In this post, we saw examples of Mechanical Sympathy being applied in wide range of problems requiring different skill-sets and expertise with real world impact.

Deep Learning space is still in its nascent phase. People with expertise in several background (Data Engineering, Model Training, Deep Learning Algorithms, Compiler, Hardware Interface - CPUs, GPUs, Accelerators, Model Inference, Distributed Systems, Infrastructure, Mathematics, Physics, Chemistry) are all working within their domain and rightfully so. Current cost of training & inference for quality models is prohibitively high. Given how LLMs are going to be human companions like a Laptop and a smartphone, several optimizations will be required and some of which will be solved by engineers having very good understanding of underlying hardware and architecture.

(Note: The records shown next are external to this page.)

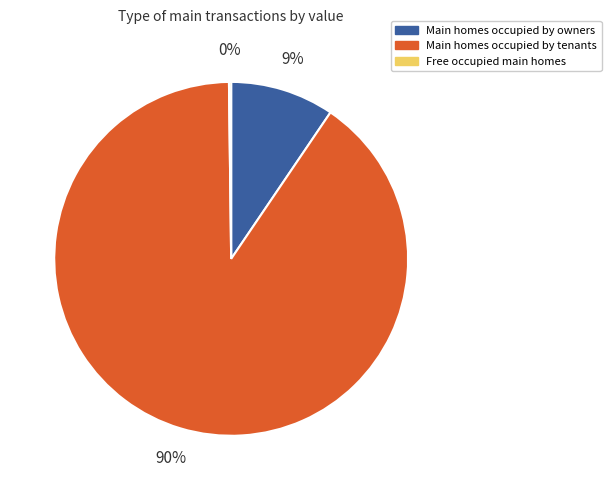

Do Main homes occupied by owners and Main homes occupied by tenants together represent more than half of the pie?

Yes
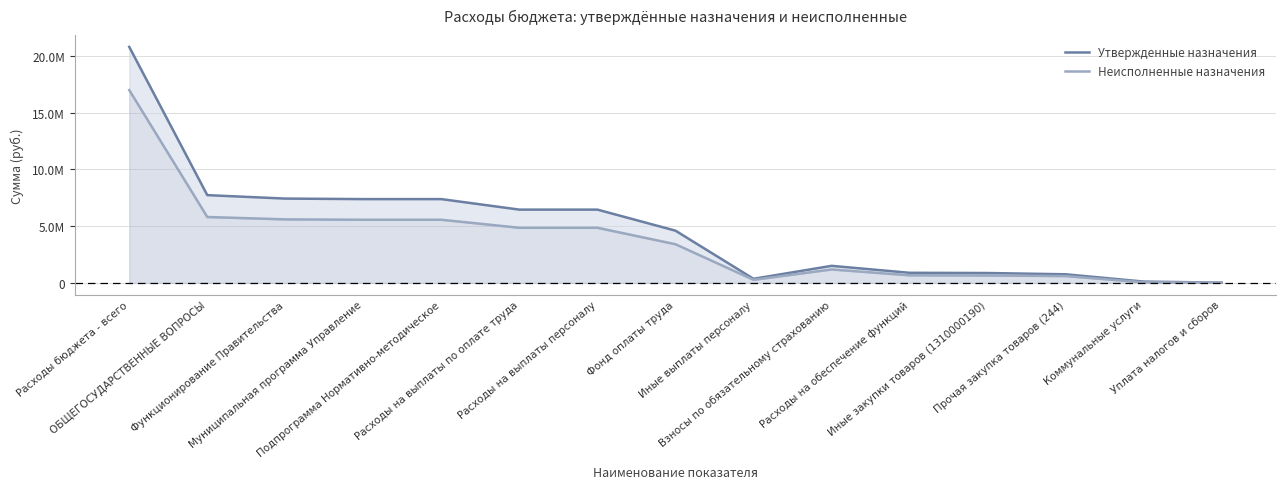

What is the average value of the Неисполненные назначения series?

3738547.8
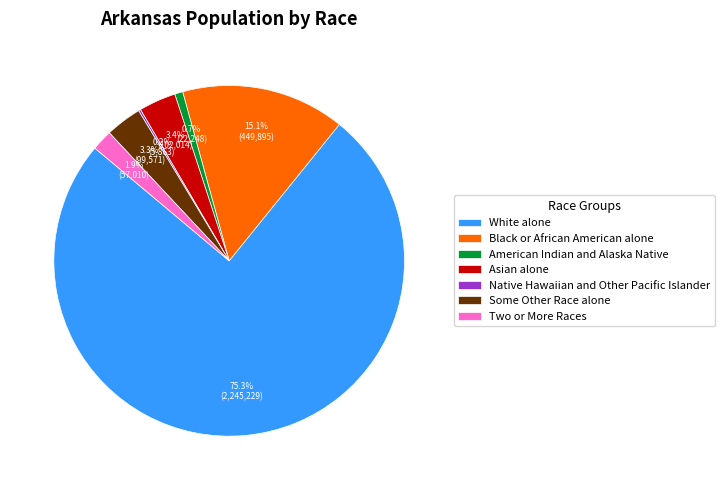

Which slice is the largest?

White alone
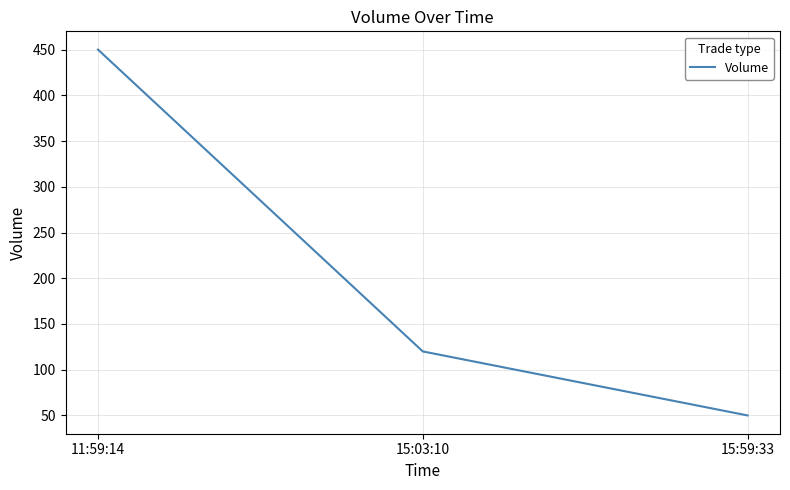

What is the greatest value displayed?

450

It's interesting that FlashAttention 1 was done in 2-3 months. In 2023, they've also published Flash Attention 2 with better parallelism and work partitioning (efficient use of CUDA thread blocks & warps) resulting in optimizations primarily in compute bound regime. I cannot imagine the breakthroughs we would see - If more DeepLearning / Transformer algorithm experts/researchers and CUDA Architects like Stephen Jones, work on optimizing existing layers and algorithms for couple years or so. I'm highlighting CUDA here as NVIDIA is the market leader. Intel, AMD, and other transformer accelerators' computing platform teams should also be spending more effort on optimizing model implementations for their respective hardware.